The name of Craig Levein is never far away from this discussion. He is looking on from the shadows.
Without a job in management since being sacked as Scotland head coach in November 2012, he has been written about as Hearts manager in waiting, the guy the club needs in order to put it up to Rangers in the Championship next season. Locke, so one narrative goes, is too inexperienced for the gig. Hearts need a boss who has been around the block.
There is a football argument and a human argument in all of this. Locke hasn't just been Hearts' manager this season, he has been an ambassador, a counsellor, a child-minder and a chief bottle washer. With a transfer embargo in place, he has had to make do with a coltish squad, most of them learning on the job and some of them clearly not good enough for much of the season.
They have improved, though. Locke's coaching has had an impact, no question.
To Locke, the word rotation has a different meaning. Rotation is what happened to his senses when he tried to get his head around the scarcity of his options.
When his young team got battered, he had little choice but to send most of them back out there again the following week. When injuries and suspensions hit, the team was so immature that you feared for them at times.
Occasionally, it got ugly.
Locke has shown immense character. And he looks to have bred that into many of his players. When the side lost game after game, he was big and strong in the face of the flak. When he woke up one morning to find Levein being trumpeted by newspapers as the next Hearts manager, he took it on the chin and carried on.
Plenty might question his managerial savvy, but nobody can question his moral fibre. He's had to be a tough cookie this season.
And it's a season that's ending in a way that nobody expected. Not the relegation. Everybody could see that a mile off. No. Hearts are on a winning run that few could see coming a little while ago. They have tormented Hibs in back-to-back games, beating them on both occasions and hauling them into the relegation mire.
Locke's team played four Premiership matches in April. They won three and drew the other. That's manager of the month stuff.
Nuances exist all over the place, of course. The Hearts fans who want change will point to the fact that the team only started winning after their relegation was sealed. In other words, the pressure was off and the players could freewheel. When the season was alive, they were not at the races. That's the gist.

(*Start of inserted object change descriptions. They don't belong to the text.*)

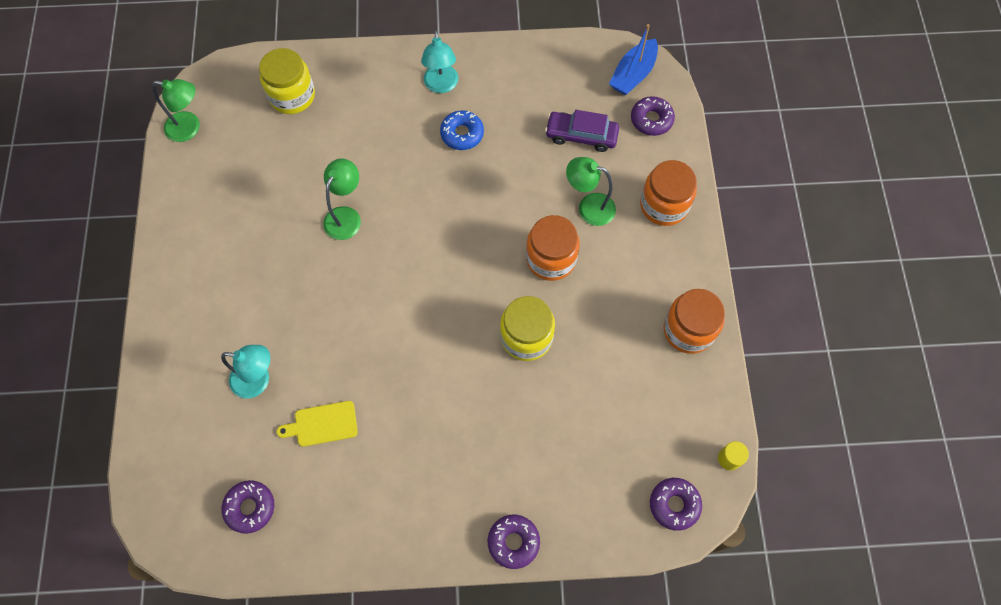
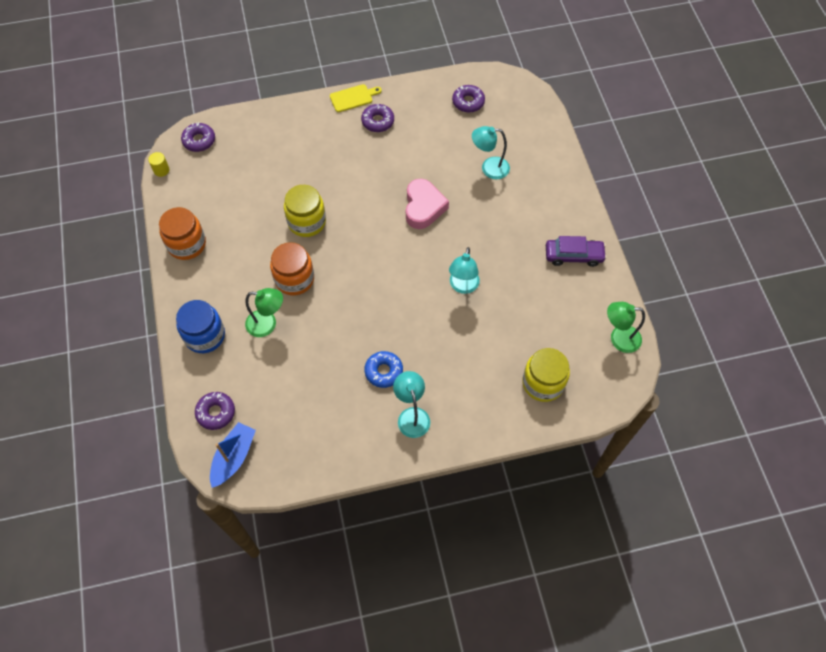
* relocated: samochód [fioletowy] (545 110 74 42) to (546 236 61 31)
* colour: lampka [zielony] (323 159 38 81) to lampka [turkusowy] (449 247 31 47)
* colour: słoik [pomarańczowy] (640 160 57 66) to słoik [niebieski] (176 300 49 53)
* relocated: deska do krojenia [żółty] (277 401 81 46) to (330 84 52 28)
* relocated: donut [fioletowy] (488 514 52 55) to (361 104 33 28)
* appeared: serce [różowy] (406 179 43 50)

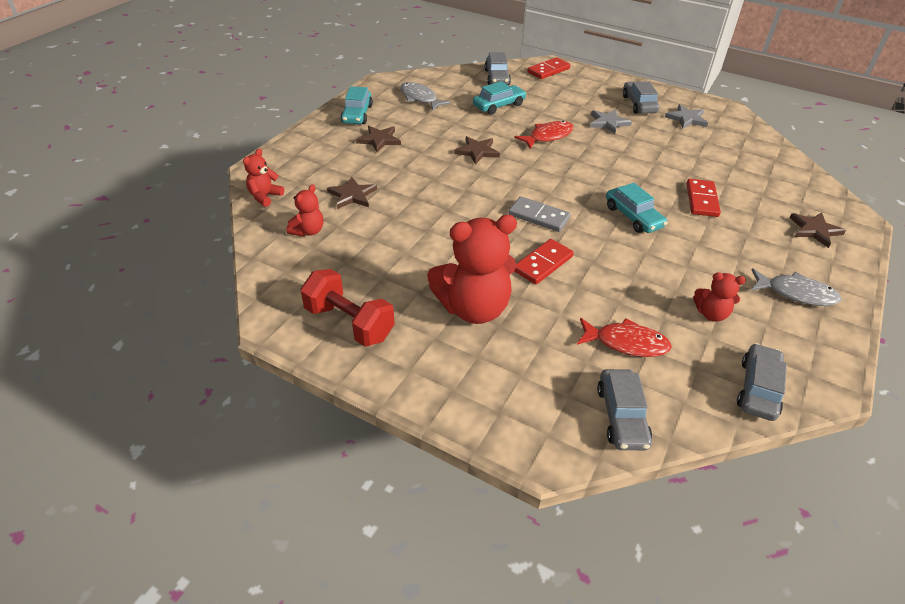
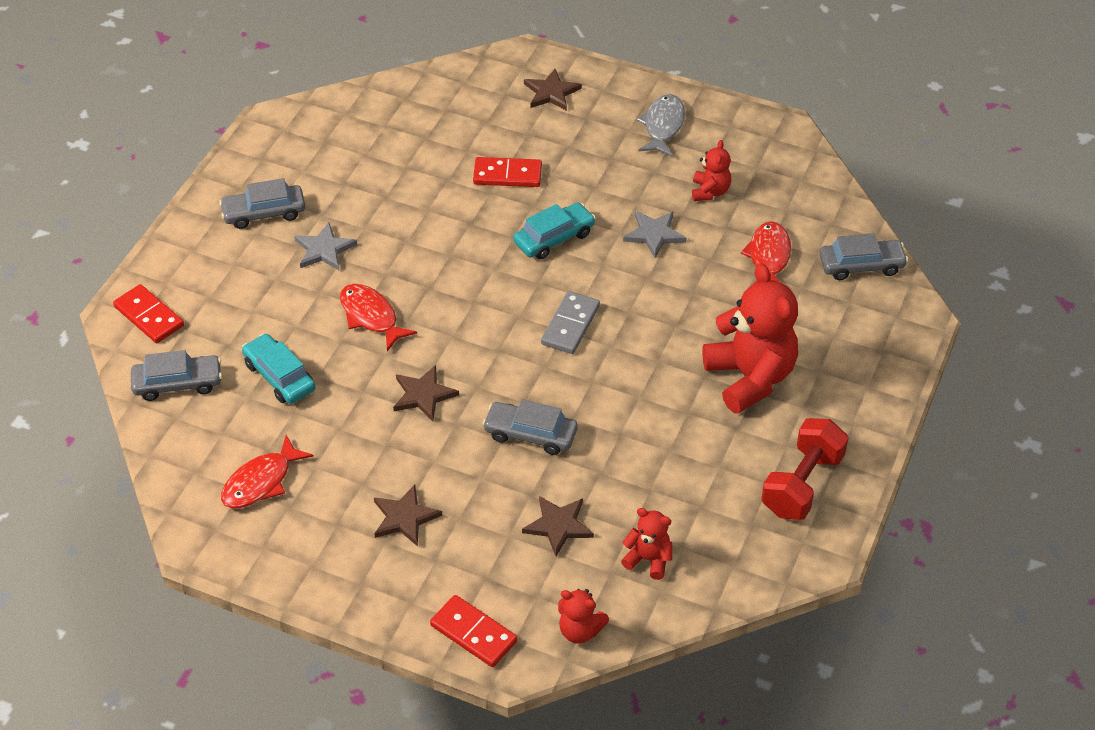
* colour: ryba [szary] (400 82 50 28) to ryba [czerwony] (221 435 93 73)
* missing: samochód [turkusowy] (341 86 32 38)
* relocated: gwiazda [szary] (665 104 43 25) to (623 211 63 47)
* relocated: kostka domina [czerwony] (514 239 60 45) to (430 595 88 72)
* relocated: samochód [szary] (737 343 50 78) to (482 399 95 56)

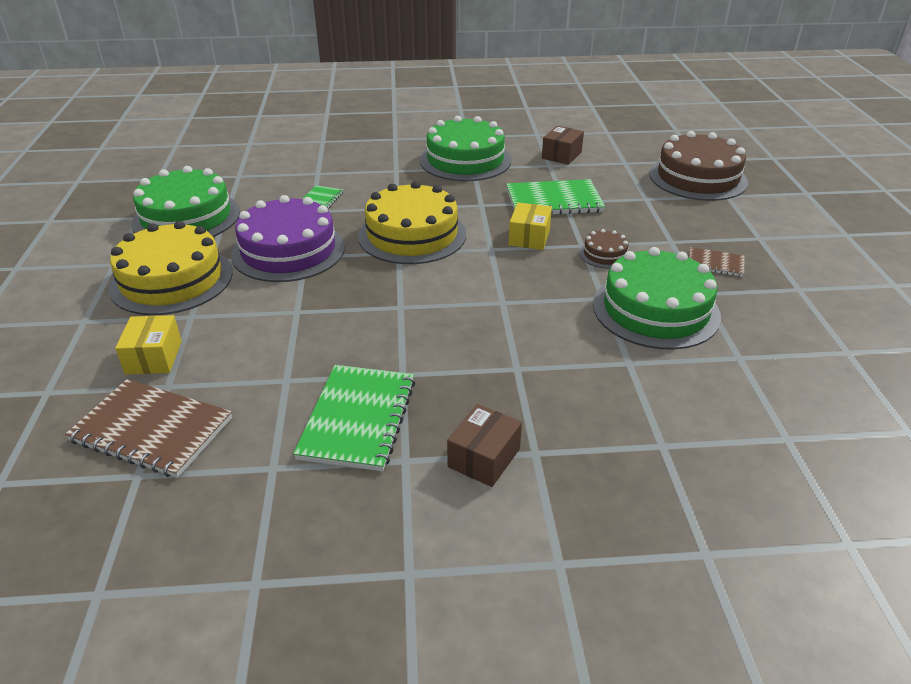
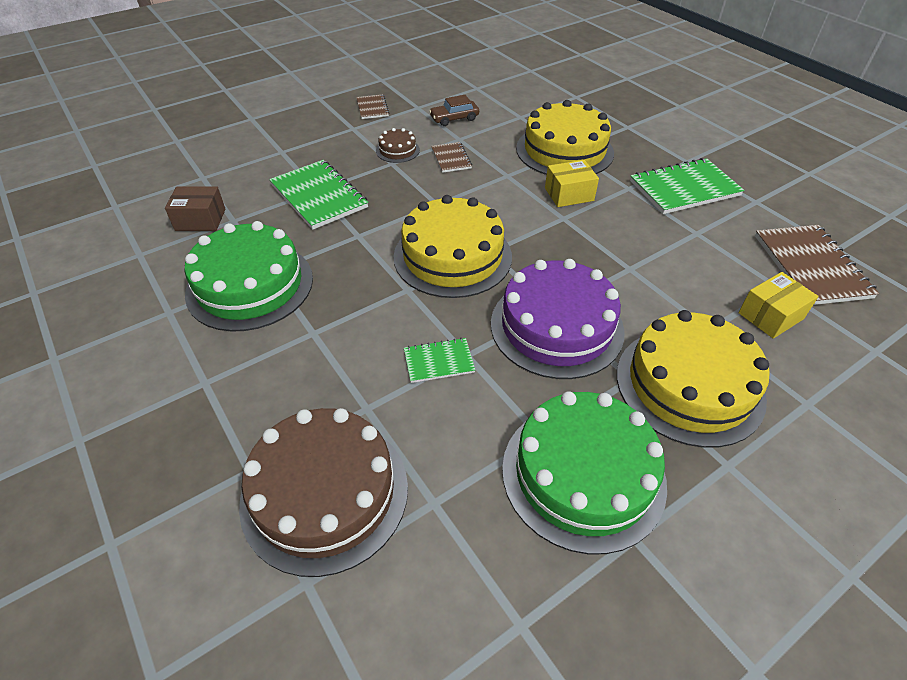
* relocated: tort [brązowy] (649 131 99 70) to (239 408 169 169)
* relocated: pudełko [żółty] (509 202 43 48) to (545 160 54 47)
* exchanged: tort [zielony] (593 247 128 103) to samochód [brązowy] (429 95 50 31)
* missing: pudełko [brązowy] (447 404 75 83)
* appeared: tort [żółty] (516 100 98 75)
* appeared: zeszyt [brązowy] (431 142 41 31)

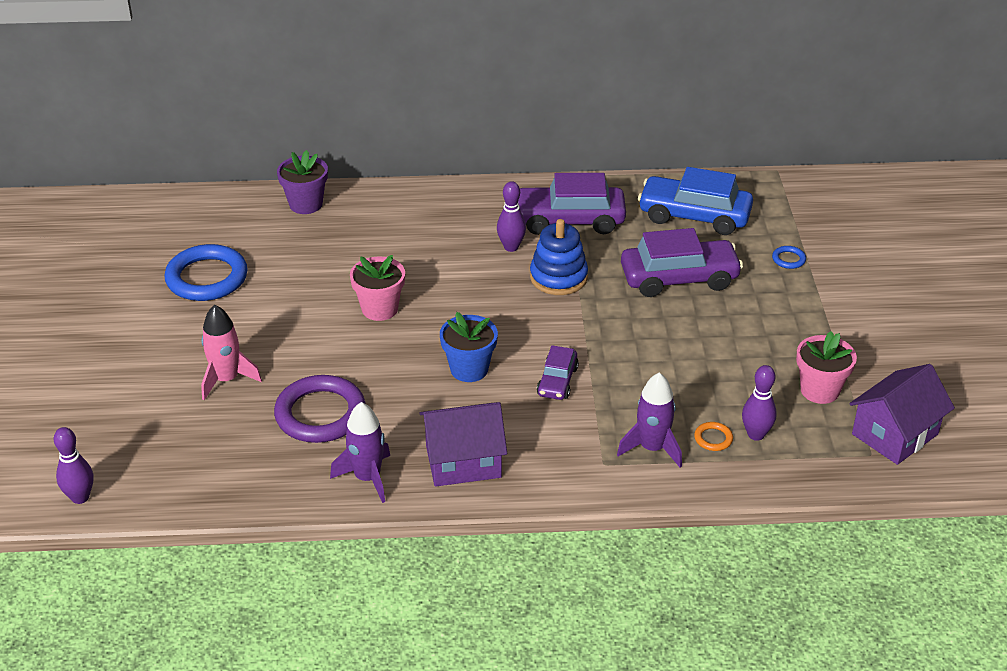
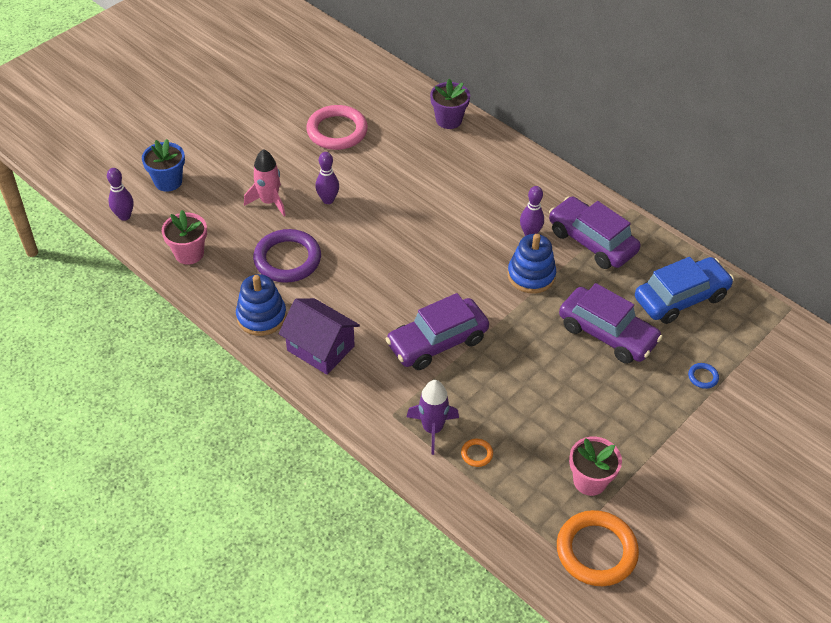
* spun: samochód [niebieski] (638 167 115 68) = (635 257 99 67) 90 degrees clockwise
* colour: pierścień [niebieski] (165 244 83 57) to pierścień [różowy] (306 105 62 45)
* relocated: doniczka [różowy] (350 255 55 66) to (162 210 45 55)
* relocated: doniczka [niebieski] (440 312 58 70) to (142 139 43 53)
* size: samochód [fioletowy] (537 345 42 55) = (385 293 104 77) x1.84
* exchanged: domek [fioletowy] (849 364 106 101) to pierścień [pomarańczowy] (557 510 82 76)
* relocated: kręgiel [fioletowy] (742 365 35 76) to (315 152 24 52)
* exchanged: rakieta [fioletowy] (330 402 60 101) to zabawka nakładanka [niebieski] (236 274 51 62)

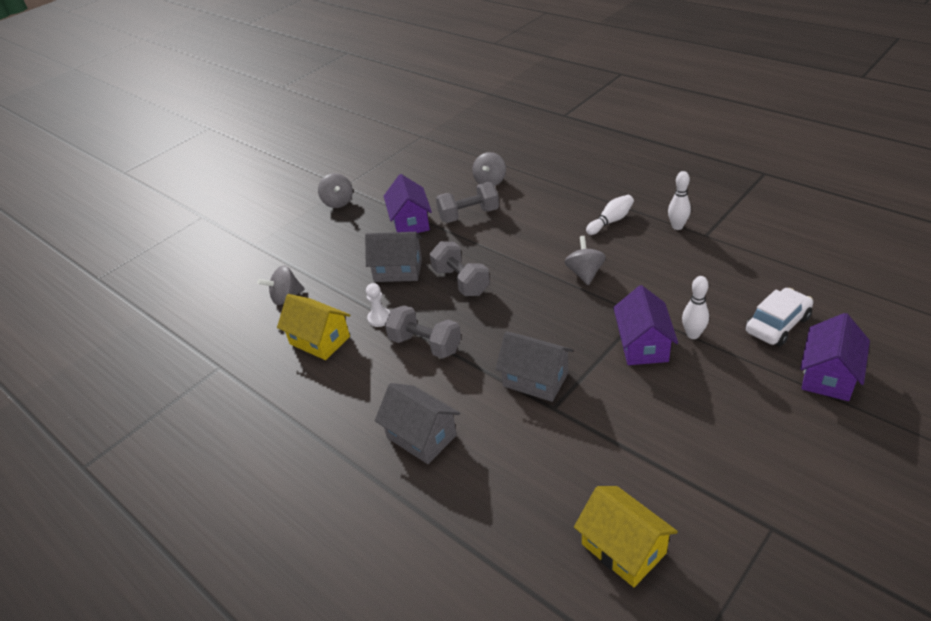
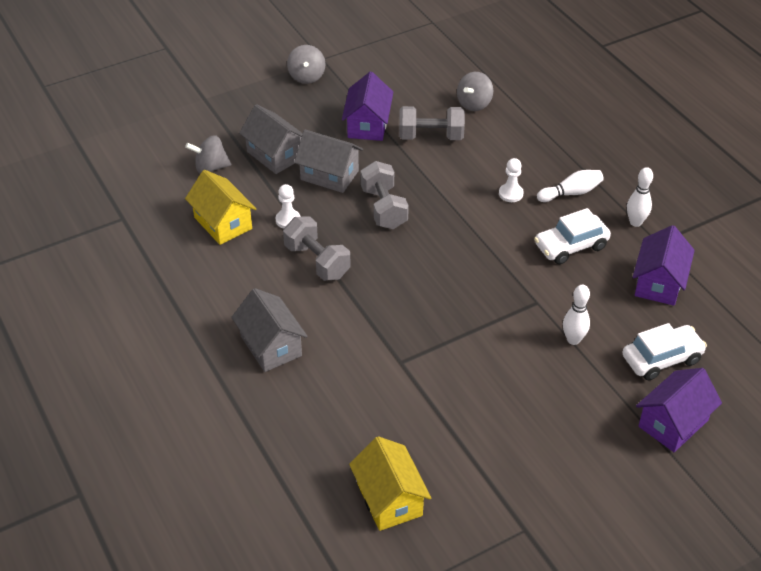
* missing: bączek [szary] (565 236 41 49)
* relocated: domek [fioletowy] (613 285 65 80) to (633 225 62 81)
* relocated: domek [szary] (495 331 78 71) to (239 104 64 70)
* appeared: pionek [biały] (499 158 25 44)
* appeared: samochód [biały] (534 208 77 56)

They might also view this run of victories - four in their last five games - as proof that the team was good enough to survive the 15-point deduction if only the manager had got it together earlier in the season. That might be an unforgiving and overly simplistic way of looking at things, but this is a brutal world we're talking about.
Through all of this, there is admiration and appreciation for what Locke has done as the glue that held things together in chaotic times. Even those who would rather have Levein - or somebody with similar experience - would salute the current manager.
You'd like to think that Budge will afford Locke some extra-time. You'd like to think that there will be an acknowledgement that he has operated in abnormal circumstances and deserves the opportunity to show what he's got when the club becomes stable.
Locke might be a rookie, but he's not a romantic. He knows that it might not end this way. He knows that sentiment in football management is about as commonplace as the dodo bird. As he has said a hundred times, he can do nothing about that.
Clarity will come soon enough. Whether he stays or whether he goes, he can hold his head up high.